Dollars first, children second.
If anyone can sniff out a dollar, no matter how filthy, it’s Murdoch, a man never know to be reluctant to send employees swimming in sewers to fetch him one. Now he brings his ruthless methods to education. Amplify, a division of News Corporation, wants to expand its presence into every American classroom. The company already markets curriculum materials. Last week, Joel I. Klein, former chancellor of the New York City schools, now chief executive of Amplify, announced that the company “will not sell just its curriculum on existing tablets, but will also offer the Amplify Tablet, its own 10-inch Android tablet designed for K-12 schoolchildren.” According to the New York Times the new tablet has a sleek touch screen. If a child’s attention wanders a voice prompts them: “Eyes on the teacher.”

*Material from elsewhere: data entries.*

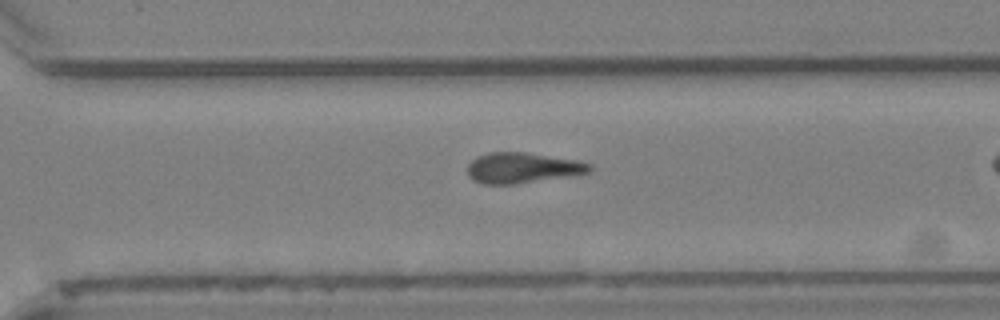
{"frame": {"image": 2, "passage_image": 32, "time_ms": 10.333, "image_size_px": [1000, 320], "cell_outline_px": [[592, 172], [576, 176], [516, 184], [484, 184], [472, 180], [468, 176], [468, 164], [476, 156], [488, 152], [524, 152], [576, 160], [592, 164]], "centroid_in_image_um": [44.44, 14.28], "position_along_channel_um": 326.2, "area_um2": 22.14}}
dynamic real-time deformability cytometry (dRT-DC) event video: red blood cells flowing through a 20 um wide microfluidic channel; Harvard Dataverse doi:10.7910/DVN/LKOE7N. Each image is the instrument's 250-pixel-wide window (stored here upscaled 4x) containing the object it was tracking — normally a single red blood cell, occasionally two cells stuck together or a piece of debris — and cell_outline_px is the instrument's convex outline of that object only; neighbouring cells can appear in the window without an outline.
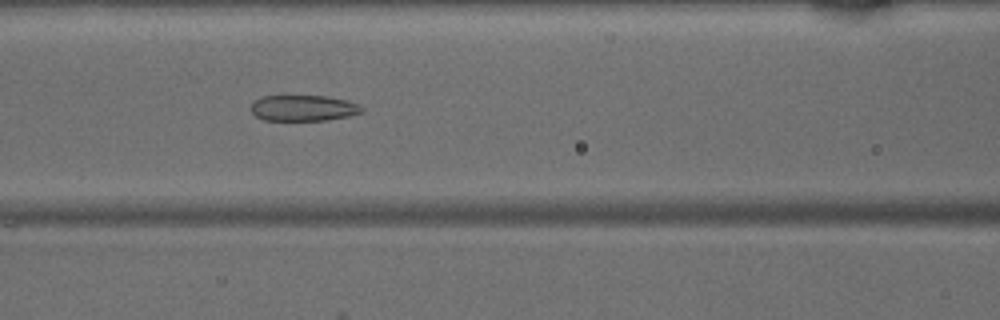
{"species": "common noctule bat (a hibernating species)", "species_latin": "Nyctalus noctula", "temperature_condition": "warm", "stored_images_in_passage": 47, "camera_frame_rate_fps": 3000, "um_per_image_px": 0.085, "animal": {"sex": "male", "body_mass_g": 15.6}, "frame": {"image": 1, "passage_image": 20, "time_ms": 6.333, "image_size_px": [1000, 320], "cell_outline_px": [[364, 108], [360, 112], [348, 116], [328, 120], [264, 120], [256, 116], [252, 112], [252, 104], [260, 96], [328, 96], [348, 100], [360, 104]], "centroid_in_image_um": [25.82, 9.18], "position_along_channel_um": 140.8, "area_um2": 16.7}}
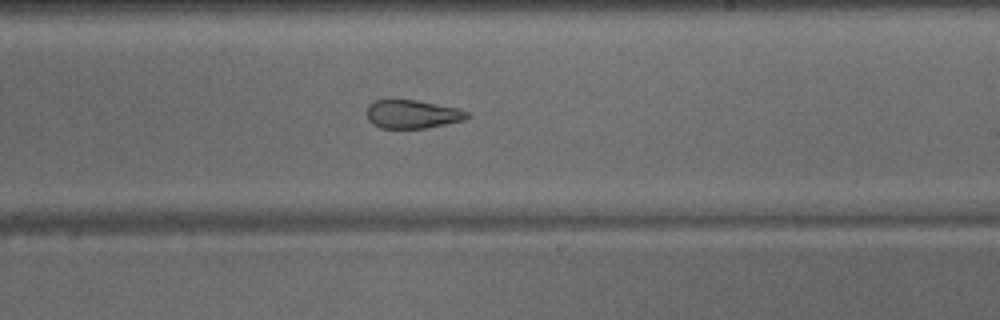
{"frame": {"image": 2, "passage_image": 28, "time_ms": 9.0, "image_size_px": [1000, 320], "cell_outline_px": [[472, 116], [464, 120], [424, 128], [380, 128], [372, 124], [368, 120], [368, 104], [376, 100], [388, 96], [416, 100], [456, 108], [468, 112]], "centroid_in_image_um": [34.99, 9.66], "position_along_channel_um": 254.0, "area_um2": 17.05}}
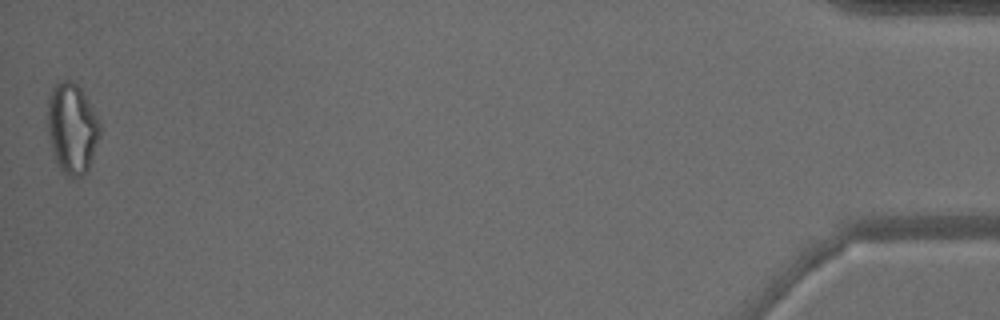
{"frame": {"image": 3, "passage_image": 47, "time_ms": 15.333, "image_size_px": [1000, 320], "cell_outline_px": [[100, 136], [92, 160], [88, 168], [80, 176], [68, 176], [60, 168], [56, 160], [52, 148], [48, 132], [48, 100], [52, 88], [60, 80], [72, 80], [80, 88], [92, 108], [100, 124]], "centroid_in_image_um": [6.13, 10.88], "position_along_channel_um": 429.1, "area_um2": 27.11}}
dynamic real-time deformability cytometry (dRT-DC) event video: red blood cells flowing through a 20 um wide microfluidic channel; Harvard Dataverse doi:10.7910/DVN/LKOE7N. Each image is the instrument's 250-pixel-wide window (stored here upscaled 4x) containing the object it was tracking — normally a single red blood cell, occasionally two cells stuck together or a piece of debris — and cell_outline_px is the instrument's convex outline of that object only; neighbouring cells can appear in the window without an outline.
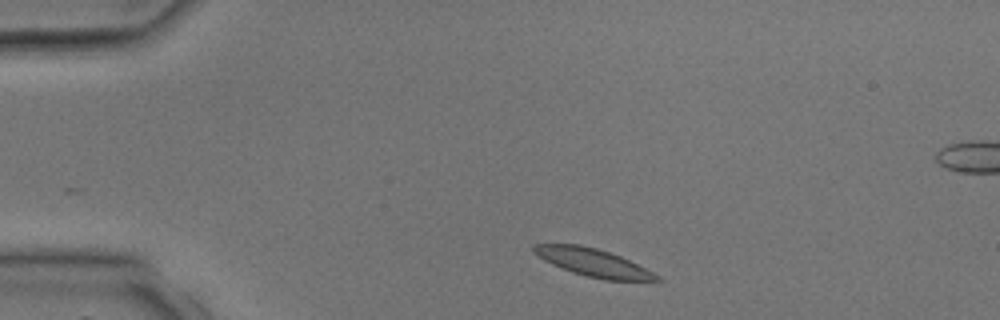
{"species": "common noctule bat (a hibernating species)", "species_latin": "Nyctalus noctula", "temperature_condition": "room temperature", "stored_images_in_passage": 3, "camera_frame_rate_fps": 3000, "um_per_image_px": 0.085, "animal": {"sex": "male", "body_mass_g": 17.9, "forearm_length_mm": 54.2}, "frame": {"image": 1, "passage_image": 3, "time_ms": 3.333, "image_size_px": [1000, 320], "cell_outline_px": [[664, 280], [604, 280], [572, 272], [552, 264], [544, 260], [532, 252], [532, 244], [580, 244], [596, 248], [620, 256], [660, 276]], "centroid_in_image_um": [50.36, 22.3], "position_along_channel_um": 34.6, "area_um2": 19.59}}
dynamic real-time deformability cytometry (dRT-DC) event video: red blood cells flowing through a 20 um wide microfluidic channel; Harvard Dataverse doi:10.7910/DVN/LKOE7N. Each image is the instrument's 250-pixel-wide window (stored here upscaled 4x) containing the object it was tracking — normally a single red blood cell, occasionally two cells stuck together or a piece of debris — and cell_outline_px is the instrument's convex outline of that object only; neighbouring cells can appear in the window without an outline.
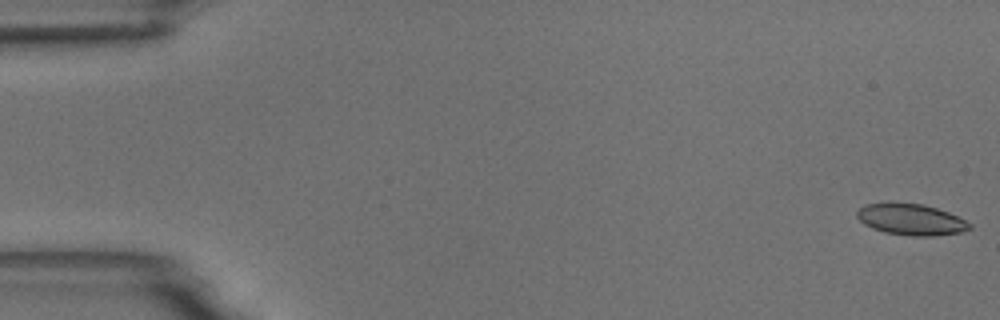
{"species": "common noctule bat (a hibernating species)", "species_latin": "Nyctalus noctula", "temperature_condition": "room temperature", "stored_images_in_passage": 56, "camera_frame_rate_fps": 3000, "um_per_image_px": 0.085, "animal": {"sex": "male", "body_mass_g": 18.8}, "frame": {"image": 1, "passage_image": 1, "time_ms": 0.0, "image_size_px": [1000, 320], "cell_outline_px": [[972, 228], [960, 232], [932, 236], [912, 236], [884, 232], [872, 228], [864, 224], [856, 216], [856, 212], [864, 204], [888, 200], [892, 200], [924, 204], [948, 212], [972, 224]], "centroid_in_image_um": [77.37, 18.61], "position_along_channel_um": 7.6, "area_um2": 21.04}}
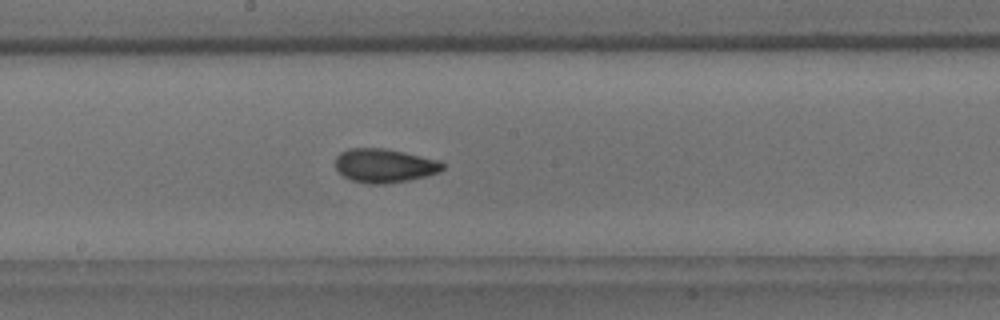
{"frame": {"image": 2, "passage_image": 30, "time_ms": 9.667, "image_size_px": [1000, 320], "cell_outline_px": [[444, 168], [440, 172], [428, 176], [408, 180], [384, 184], [368, 184], [352, 180], [344, 176], [336, 168], [336, 156], [340, 152], [348, 148], [384, 148], [404, 152], [440, 160], [444, 164]], "centroid_in_image_um": [32.7, 14.07], "position_along_channel_um": 215.5, "area_um2": 21.27}}
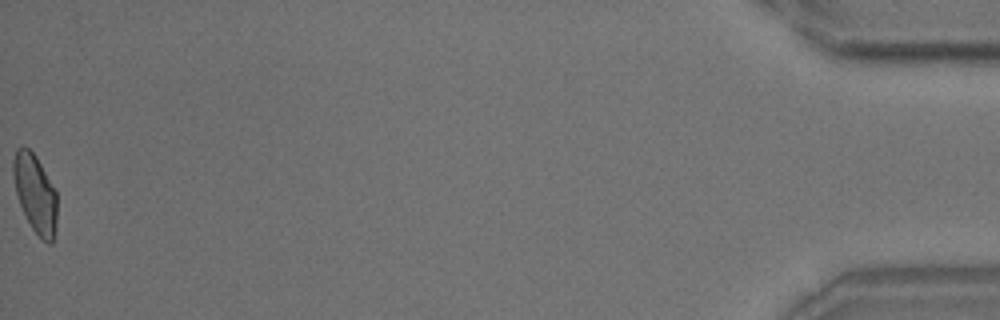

(It might be kind of cool if Amplify recorded Bill O’Reilly’s snarling voice to scare the inattentive pupils.)
As Klein explains it, the tablet is designed “so that schools can provide each student with one to take home each night.” There’s a huge learning opportunity—if we get kids excited about educational games. “We understand technology and we understand education,” Klein assures reporters. “A lot of people who understand technology don’t understand education.”
Truth is, like the Chinese businessmen who dumped the dead pigs in the river, what Klein and Murdoch really understand is how to pile up stacks of money.
You don’t pay $360 million for a controlling interest in an education-related company or offer the head of your education division a munificent salary (Klein earns $4.5 million) unless you expect a tidy profit.
In recent months, Amplify has been hard at work field-testing the tablet in hundreds of schools. They even donated tablets to the poorest students and schools—which if you watch Fox News, you know only encourages “moochers”and “takers.” But not to worry! Capitalism will triumph in the end. A loaded device, with advice on use and care, will soon go on sale, for $299, along with a two-year subscription, $99 annually. “A higher-end Amplify Tablet Plus, for students who do not have wireless access at home, comes with a 4G data plan and costs $349.”
Here’s the final irony.
How will schools afford all this new technology? Simple, says Klein. “Amplify estimates that many school districts could use grants from the Department of Education’s Race to the Top program, which brings technology and personalized learning to schools.”
Rupert Murdoch wants some of President Obama’s stimulus money! The old coot has made a pact with the Devil from Kenya!